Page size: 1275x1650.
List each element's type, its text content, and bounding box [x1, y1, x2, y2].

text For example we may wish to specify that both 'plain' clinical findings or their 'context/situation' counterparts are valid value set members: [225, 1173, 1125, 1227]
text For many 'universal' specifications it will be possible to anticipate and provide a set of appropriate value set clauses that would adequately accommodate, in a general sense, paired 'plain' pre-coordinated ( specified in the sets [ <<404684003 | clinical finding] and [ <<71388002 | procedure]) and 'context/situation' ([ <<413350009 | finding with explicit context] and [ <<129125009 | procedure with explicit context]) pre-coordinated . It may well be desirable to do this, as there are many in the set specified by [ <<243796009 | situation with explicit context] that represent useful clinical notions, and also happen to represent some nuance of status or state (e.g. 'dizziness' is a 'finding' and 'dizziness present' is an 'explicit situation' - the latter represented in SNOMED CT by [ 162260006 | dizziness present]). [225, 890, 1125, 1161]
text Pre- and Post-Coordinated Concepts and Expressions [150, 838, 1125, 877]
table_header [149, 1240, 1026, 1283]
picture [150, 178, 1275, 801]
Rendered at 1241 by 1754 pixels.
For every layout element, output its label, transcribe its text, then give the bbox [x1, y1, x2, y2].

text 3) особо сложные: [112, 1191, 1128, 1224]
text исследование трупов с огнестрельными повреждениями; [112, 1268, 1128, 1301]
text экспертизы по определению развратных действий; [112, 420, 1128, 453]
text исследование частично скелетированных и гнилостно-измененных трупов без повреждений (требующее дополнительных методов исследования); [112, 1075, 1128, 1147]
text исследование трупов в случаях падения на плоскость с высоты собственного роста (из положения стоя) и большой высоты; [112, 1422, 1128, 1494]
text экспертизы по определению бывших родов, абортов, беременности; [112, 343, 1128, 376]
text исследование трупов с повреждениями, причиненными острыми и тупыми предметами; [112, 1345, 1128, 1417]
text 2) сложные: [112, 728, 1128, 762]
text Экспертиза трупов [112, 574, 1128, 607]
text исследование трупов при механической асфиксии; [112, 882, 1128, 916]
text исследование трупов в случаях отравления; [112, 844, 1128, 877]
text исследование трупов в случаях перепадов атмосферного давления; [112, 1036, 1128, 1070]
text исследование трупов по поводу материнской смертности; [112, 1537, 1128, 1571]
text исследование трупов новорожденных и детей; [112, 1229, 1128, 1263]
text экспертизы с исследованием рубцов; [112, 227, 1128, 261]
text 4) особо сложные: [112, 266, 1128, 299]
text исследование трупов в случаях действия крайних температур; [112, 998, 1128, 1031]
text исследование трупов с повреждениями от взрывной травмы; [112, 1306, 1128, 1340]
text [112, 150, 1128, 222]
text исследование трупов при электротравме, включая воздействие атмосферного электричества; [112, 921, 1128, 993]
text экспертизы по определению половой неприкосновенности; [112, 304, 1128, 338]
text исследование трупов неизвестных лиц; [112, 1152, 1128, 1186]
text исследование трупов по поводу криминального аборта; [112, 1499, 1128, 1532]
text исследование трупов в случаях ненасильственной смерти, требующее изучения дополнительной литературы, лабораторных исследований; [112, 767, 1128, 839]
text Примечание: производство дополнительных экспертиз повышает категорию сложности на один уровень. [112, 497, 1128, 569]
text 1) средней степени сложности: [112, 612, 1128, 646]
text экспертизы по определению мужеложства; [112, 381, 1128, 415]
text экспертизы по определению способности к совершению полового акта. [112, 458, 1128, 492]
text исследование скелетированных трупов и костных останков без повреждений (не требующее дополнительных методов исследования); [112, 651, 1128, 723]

WHAT IS NEEDED: Please transcribe every entry above exactly as it appears.

RESULT OF THIS TASK:
Page size: 1275x1650.
List each element's type, its text content, and bounding box [x1, y1, x2, y2].

text For example we may wish to specify that both 'plain' clinical findings or their 'context/situation' counterparts are valid value set members: [225, 1173, 1125, 1227]
text For many 'universal' specifications it will be possible to anticipate and provide a set of appropriate value set clauses that would adequately accommodate, in a general sense, paired 'plain' pre-coordinated ( specified in the sets [ <<404684003 | clinical finding] and [ <<71388002 | procedure]) and 'context/situation' ([ <<413350009 | finding with explicit context] and [ <<129125009 | procedure with explicit context]) pre-coordinated . It may well be desirable to do this, as there are many in the set specified by [ <<243796009 | situation with explicit context] that represent useful clinical notions, and also happen to represent some nuance of status or state (e.g. 'dizziness' is a 'finding' and 'dizziness present' is an 'explicit situation' - the latter represented in SNOMED CT by [ 162260006 | dizziness present]). [225, 890, 1125, 1161]
text Pre- and Post-Coordinated Concepts and Expressions [150, 838, 1125, 877]
table_header [149, 1240, 1026, 1283]
picture [150, 178, 1275, 801]
Rendered at 1241 by 1754 pixels.
For every layout element, output its label, transcribe its text, then give the bbox [x1, y1, x2, y2].

text 3) особо сложные: [112, 1191, 1128, 1224]
text исследование трупов с огнестрельными повреждениями; [112, 1268, 1128, 1301]
text экспертизы по определению развратных действий; [112, 420, 1128, 453]
text исследование частично скелетированных и гнилостно-измененных трупов без повреждений (требующее дополнительных методов исследования); [112, 1075, 1128, 1147]
text исследование трупов в случаях падения на плоскость с высоты собственного роста (из положения стоя) и большой высоты; [112, 1422, 1128, 1494]
text экспертизы по определению бывших родов, абортов, беременности; [112, 343, 1128, 376]
text исследование трупов с повреждениями, причиненными острыми и тупыми предметами; [112, 1345, 1128, 1417]
text 2) сложные: [112, 728, 1128, 762]
text Экспертиза трупов [112, 574, 1128, 607]
text исследование трупов при механической асфиксии; [112, 882, 1128, 916]
text исследование трупов в случаях отравления; [112, 844, 1128, 877]
text исследование трупов в случаях перепадов атмосферного давления; [112, 1036, 1128, 1070]
text исследование трупов по поводу материнской смертности; [112, 1537, 1128, 1571]
text исследование трупов новорожденных и детей; [112, 1229, 1128, 1263]
text экспертизы с исследованием рубцов; [112, 227, 1128, 261]
text 4) особо сложные: [112, 266, 1128, 299]
text исследование трупов в случаях действия крайних температур; [112, 998, 1128, 1031]
text исследование трупов с повреждениями от взрывной травмы; [112, 1306, 1128, 1340]
text [112, 150, 1128, 222]
text исследование трупов при электротравме, включая воздействие атмосферного электричества; [112, 921, 1128, 993]
text экспертизы по определению половой неприкосновенности; [112, 304, 1128, 338]
text исследование трупов неизвестных лиц; [112, 1152, 1128, 1186]
text исследование трупов по поводу криминального аборта; [112, 1499, 1128, 1532]
text исследование трупов в случаях ненасильственной смерти, требующее изучения дополнительной литературы, лабораторных исследований; [112, 767, 1128, 839]
text Примечание: производство дополнительных экспертиз повышает категорию сложности на один уровень. [112, 497, 1128, 569]
text 1) средней степени сложности: [112, 612, 1128, 646]
text экспертизы по определению мужеложства; [112, 381, 1128, 415]
text экспертизы по определению способности к совершению полового акта. [112, 458, 1128, 492]
text исследование скелетированных трупов и костных останков без повреждений (не требующее дополнительных методов исследования); [112, 651, 1128, 723]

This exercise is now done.